Source text ▸
This is what happened. This post is looooong seriously. But I think it really shows where I'm starting from. Obviously from now on they won't be so long but it helps you to get to know me (so you can possibly give me some input) and for me to deconstruct my first night out.

Got downtown at about 930 pm. Sang along to my favorite songs on the way down to hype myself up. The fact that I woke up at 5am wasn't helping but my mental state was a 6/10. I knew I wanted to just start talking to people right away to get into a more social mood, so I made a goal. I wasn't going to go home until I talked to 3 guys and 3 girls. The goal was to get me talking so I could escalate into bigger goal in the future. I had no clue how much of a roller coaster of emotion I was in for that night.

My town was having a festival so there was an out door concert going on. I decided to check it out. On my way I asked a few people what band was playing but no one knew.

This is when I met Todd! A guy in his 30s friendly we spoke for 5 mins and proceeded to watch the concert in between song we'd talk about the band. I felt awkward watching just standing there but at least I wasn't feeling awkward talking to Todd since he was very genuine or because he was fairly drunk for 945pm. Thanks to Todd knowing most of the performers one of the girls from the early show came to say hi.

I met Courtney hb 8.5 A cute red head around 25 holding her acoustic guitar. I introduced myself very naturally after she started talking to Todd. Actually to my surprise I wasn't very nervous maybe a little uncomfortable but definitely no where near what I thought I'd be feeling. We were all chatting together for 5 mins. Until the conversation started to put Todd at the butt of the jokes. I felt bad and withdrew. I knew I could out alpha Todd but I didn't want to. Maybe because one of my fears was being made fun of infront of women or maybe because he was to nice of a guy. She talked to Todd for another minute and ended up leaving. Todd told me he'd introduce me to the band that was playing when they finished. Maybe being nice had its benefits?

Body and hand keypoint data ▸
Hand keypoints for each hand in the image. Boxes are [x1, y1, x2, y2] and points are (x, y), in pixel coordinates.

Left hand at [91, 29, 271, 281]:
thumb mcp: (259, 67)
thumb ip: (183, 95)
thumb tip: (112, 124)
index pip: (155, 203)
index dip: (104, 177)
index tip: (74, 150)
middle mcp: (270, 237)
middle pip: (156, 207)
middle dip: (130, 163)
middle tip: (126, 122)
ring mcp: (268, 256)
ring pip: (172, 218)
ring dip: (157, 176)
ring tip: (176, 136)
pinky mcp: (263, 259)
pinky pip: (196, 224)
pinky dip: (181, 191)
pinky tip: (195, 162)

* * *

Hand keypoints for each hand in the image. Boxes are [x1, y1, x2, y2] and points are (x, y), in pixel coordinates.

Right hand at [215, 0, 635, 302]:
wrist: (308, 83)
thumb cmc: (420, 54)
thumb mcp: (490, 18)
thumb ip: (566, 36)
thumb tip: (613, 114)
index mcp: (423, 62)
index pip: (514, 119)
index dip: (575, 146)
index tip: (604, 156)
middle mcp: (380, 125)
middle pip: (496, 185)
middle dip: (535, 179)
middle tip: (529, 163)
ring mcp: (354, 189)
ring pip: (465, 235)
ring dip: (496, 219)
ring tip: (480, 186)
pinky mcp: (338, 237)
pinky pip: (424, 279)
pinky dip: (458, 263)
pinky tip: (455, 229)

...

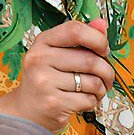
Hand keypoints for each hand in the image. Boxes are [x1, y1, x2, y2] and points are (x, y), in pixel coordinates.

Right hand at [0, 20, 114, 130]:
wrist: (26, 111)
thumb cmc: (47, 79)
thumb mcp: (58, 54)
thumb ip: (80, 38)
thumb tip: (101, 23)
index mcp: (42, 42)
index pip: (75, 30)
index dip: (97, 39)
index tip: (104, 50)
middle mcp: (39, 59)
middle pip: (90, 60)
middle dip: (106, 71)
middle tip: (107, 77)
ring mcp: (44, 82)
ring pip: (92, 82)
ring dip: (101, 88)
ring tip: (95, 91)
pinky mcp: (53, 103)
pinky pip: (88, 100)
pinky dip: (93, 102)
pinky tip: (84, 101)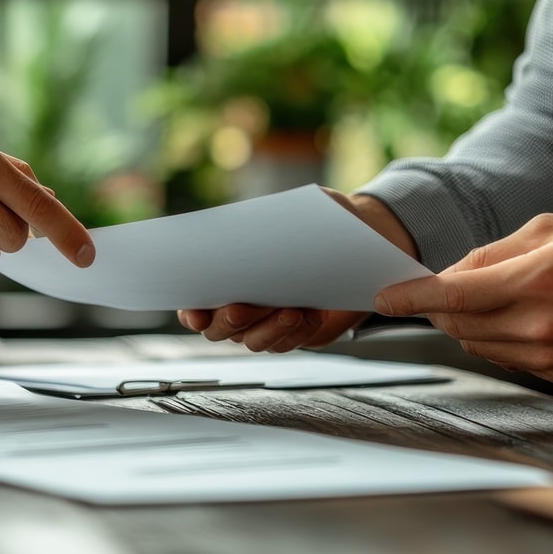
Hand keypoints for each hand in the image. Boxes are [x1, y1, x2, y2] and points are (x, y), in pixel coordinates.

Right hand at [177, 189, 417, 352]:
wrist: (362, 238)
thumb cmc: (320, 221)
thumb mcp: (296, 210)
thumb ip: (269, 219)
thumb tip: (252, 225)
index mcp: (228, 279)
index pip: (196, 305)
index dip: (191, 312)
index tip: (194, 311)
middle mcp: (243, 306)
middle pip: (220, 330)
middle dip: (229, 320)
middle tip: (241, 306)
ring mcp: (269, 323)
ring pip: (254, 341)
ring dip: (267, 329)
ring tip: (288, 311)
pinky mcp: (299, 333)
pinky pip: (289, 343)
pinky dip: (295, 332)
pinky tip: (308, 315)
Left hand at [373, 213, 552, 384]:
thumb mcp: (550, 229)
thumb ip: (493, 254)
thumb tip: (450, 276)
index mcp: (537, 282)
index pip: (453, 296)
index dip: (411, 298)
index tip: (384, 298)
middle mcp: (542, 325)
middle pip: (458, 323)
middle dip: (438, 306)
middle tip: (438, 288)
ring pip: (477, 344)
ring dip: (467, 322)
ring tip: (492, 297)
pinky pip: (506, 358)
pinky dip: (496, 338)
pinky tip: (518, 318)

Work task ▸
Quote the full post about the first night out downtown, word for word.

Output below ▸
This is what happened. This post is looooong seriously. But I think it really shows where I'm starting from. Obviously from now on they won't be so long but it helps you to get to know me (so you can possibly give me some input) and for me to deconstruct my first night out.

Got downtown at about 930 pm. Sang along to my favorite songs on the way down to hype myself up. The fact that I woke up at 5am wasn't helping but my mental state was a 6/10. I knew I wanted to just start talking to people right away to get into a more social mood, so I made a goal. I wasn't going to go home until I talked to 3 guys and 3 girls. The goal was to get me talking so I could escalate into bigger goal in the future. I had no clue how much of a roller coaster of emotion I was in for that night.

My town was having a festival so there was an out door concert going on. I decided to check it out. On my way I asked a few people what band was playing but no one knew.

This is when I met Todd! A guy in his 30s friendly we spoke for 5 mins and proceeded to watch the concert in between song we'd talk about the band. I felt awkward watching just standing there but at least I wasn't feeling awkward talking to Todd since he was very genuine or because he was fairly drunk for 945pm. Thanks to Todd knowing most of the performers one of the girls from the early show came to say hi.

I met Courtney hb 8.5 A cute red head around 25 holding her acoustic guitar. I introduced myself very naturally after she started talking to Todd. Actually to my surprise I wasn't very nervous maybe a little uncomfortable but definitely no where near what I thought I'd be feeling. We were all chatting together for 5 mins. Until the conversation started to put Todd at the butt of the jokes. I felt bad and withdrew. I knew I could out alpha Todd but I didn't want to. Maybe because one of my fears was being made fun of infront of women or maybe because he was to nice of a guy. She talked to Todd for another minute and ended up leaving. Todd told me he'd introduce me to the band that was playing when they finished. Maybe being nice had its benefits?